[Saved data entries]
□ □ □

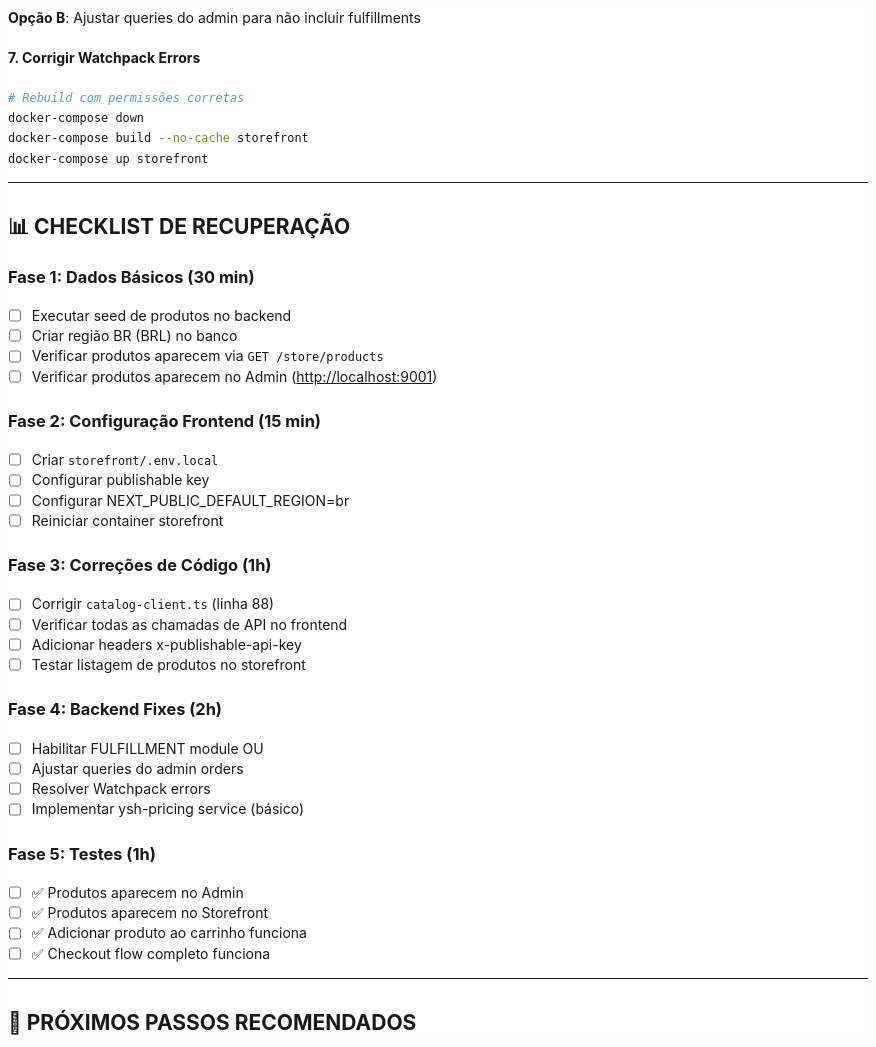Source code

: **Opção B**: Ajustar queries do admin para não incluir fulfillments

#### 7. Corrigir Watchpack Errors

```bash
# Rebuild com permissões corretas
docker-compose down
docker-compose build --no-cache storefront
docker-compose up storefront
```

---

## 📊 CHECKLIST DE RECUPERAÇÃO

### Fase 1: Dados Básicos (30 min)

- [ ] Executar seed de produtos no backend
- [ ] Criar região BR (BRL) no banco
- [ ] Verificar produtos aparecem via `GET /store/products`
- [ ] Verificar produtos aparecem no Admin (<http://localhost:9001>)

### Fase 2: Configuração Frontend (15 min)

- [ ] Criar `storefront/.env.local`
- [ ] Configurar publishable key
- [ ] Configurar NEXT_PUBLIC_DEFAULT_REGION=br
- [ ] Reiniciar container storefront

### Fase 3: Correções de Código (1h)

- [ ] Corrigir `catalog-client.ts` (linha 88)
- [ ] Verificar todas as chamadas de API no frontend
- [ ] Adicionar headers x-publishable-api-key
- [ ] Testar listagem de produtos no storefront

### Fase 4: Backend Fixes (2h)

- [ ] Habilitar FULFILLMENT module OU
- [ ] Ajustar queries do admin orders
- [ ] Resolver Watchpack errors
- [ ] Implementar ysh-pricing service (básico)

### Fase 5: Testes (1h)

- [ ] ✅ Produtos aparecem no Admin
- [ ] ✅ Produtos aparecem no Storefront
- [ ] ✅ Adicionar produto ao carrinho funciona
- [ ] ✅ Checkout flow completo funciona

---

## 🎯 PRÓXIMOS PASSOS RECOMENDADOS


[Modules.FULFILLMENT]: true,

□ □ □

- [WHAT IS NEEDED] For this exercise, transcribe the data exactly but without its pictures.

- [EXERCISE SOLUTION]
Source code

: **Opção B**: Ajustar queries do admin para não incluir fulfillments

#### 7. Corrigir Watchpack Errors

```bash
# Rebuild com permissões corretas
docker-compose down
docker-compose build --no-cache storefront
docker-compose up storefront
```

---

## 📊 CHECKLIST DE RECUPERAÇÃO

### Fase 1: Dados Básicos (30 min)

- [ ] Executar seed de produtos no backend
- [ ] Criar região BR (BRL) no banco
- [ ] Verificar produtos aparecem via `GET /store/products`
- [ ] Verificar produtos aparecem no Admin (<http://localhost:9001>)

### Fase 2: Configuração Frontend (15 min)

- [ ] Criar `storefront/.env.local`
- [ ] Configurar publishable key
- [ ] Configurar NEXT_PUBLIC_DEFAULT_REGION=br
- [ ] Reiniciar container storefront

### Fase 3: Correções de Código (1h)

- [ ] Corrigir `catalog-client.ts` (linha 88)
- [ ] Verificar todas as chamadas de API no frontend
- [ ] Adicionar headers x-publishable-api-key
- [ ] Testar listagem de produtos no storefront

### Fase 4: Backend Fixes (2h)

- [ ] Habilitar FULFILLMENT module OU
- [ ] Ajustar queries do admin orders
- [ ] Resolver Watchpack errors
- [ ] Implementar ysh-pricing service (básico)

### Fase 5: Testes (1h)

- [ ] ✅ Produtos aparecem no Admin
- [ ] ✅ Produtos aparecem no Storefront
- [ ] ✅ Adicionar produto ao carrinho funciona
- [ ] ✅ Checkout flow completo funciona

---

## 🎯 PRÓXIMOS PASSOS RECOMENDADOS


[Modules.FULFILLMENT]: true,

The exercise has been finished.